During its first seven months in power, Mr Rajoy’s government has implemented swinging austerity measures that have damaged his popularity and triggered waves of demonstrations by public workers.

Andalucia, Spain’s largest region by population, has 30 per cent unemployment-- the highest of any region within the European Union. It has become a focal point for the government’s drive to rein in regional spending, and earlier this month Madrid clashed with the southern region over new budget cuts.

“This could close 19 hospitals, all of the Andalucian health service, or get rid of 60,000 public workers, one in four of the local governments workforce,” José Antonio Griñán, the region’s leader, said earlier this month.

On Friday, the marchers, who plan to sleep in the open or in parks, occupied a branch of Banco Santander in the town of Mancha Real in the province of Jaén before leaving later in the day.

Diego Canamero, head of the Andalucian Workers Union, was in the branch on Friday. He said critics of the protests were politicians protecting their own interests.

“These are symbolic actions against an unsustainable economic situation,” he said. “The bankers rob us, and take our money to tax havens, and the political parties are corrupt. We live in a culture of robbery.”
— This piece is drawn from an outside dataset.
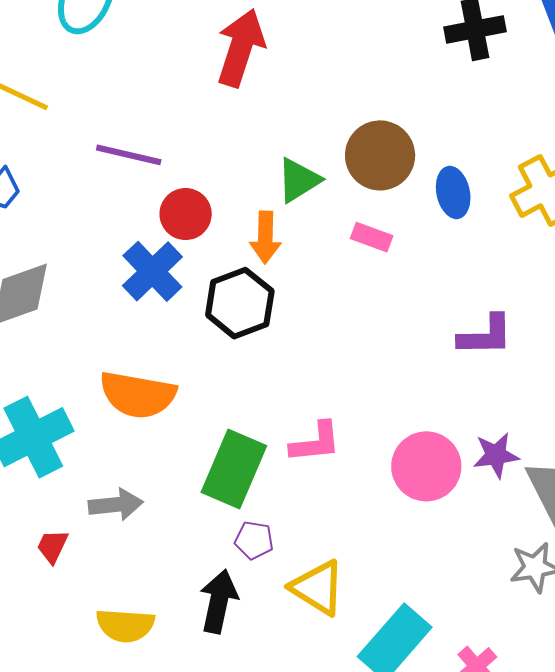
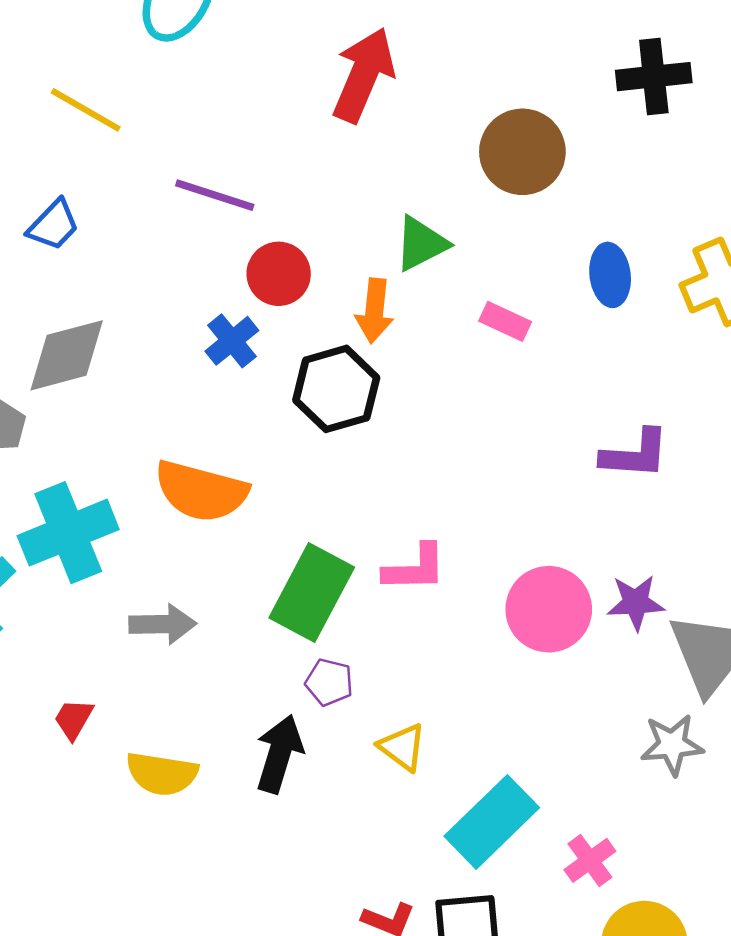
brown circle: (380, 155) -> (522, 152), moved
blue cross: (152, 271) -> (232, 341), size x0.7
red trapezoid: (52, 546) -> (73, 719), moved
yellow triangle: (318, 588) -> (402, 747), size x0.7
Mr Canamero said the marchers were under tight police surveillance, but they would try and “redistribute food for the most needy” if they could. Only staple items such as sugar, olive oil, milk and rice were being taken.

I hope if this catches on here, people realize how unhealthy sugar is and decide to redistribute fresh fruits and vegetables instead. And I hope it's brown rice and not that nutrition-free white polished garbage.

Labels: , , , , , ,

1 Comments:

At 6:58 AM, Anonymous BULA said...

I can only share my experience on mortgage refinancing. My wife ( I was not her husband at the time) purchased a house just before the crash. The rate is 6.5%. Due to the housing crash, our equity is only about 2%, not the 20% now required for a REFI. We are not eligible for the HARP program because the loans are not owned by FANNIE or FREDDIE.
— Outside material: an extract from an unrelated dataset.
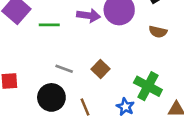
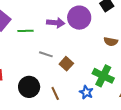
brown semicircle: (158, 32) -> (111, 42), moved
gray line: (64, 69) -> (46, 54), moved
We have excellent credit, no late payments on anything.

Yet the banking industry we bailed out is screwing US.

The responsible borrowers.

NO REFI FOR YOU! 20% or no REFI! I wish Washington would have been as tough on the insolvent banks.

WTF! Grow some balls Washington and demand these types of REFI's!

That is easy money to pump into the economy!

Reward responsible lenders, not irresponsible Banks!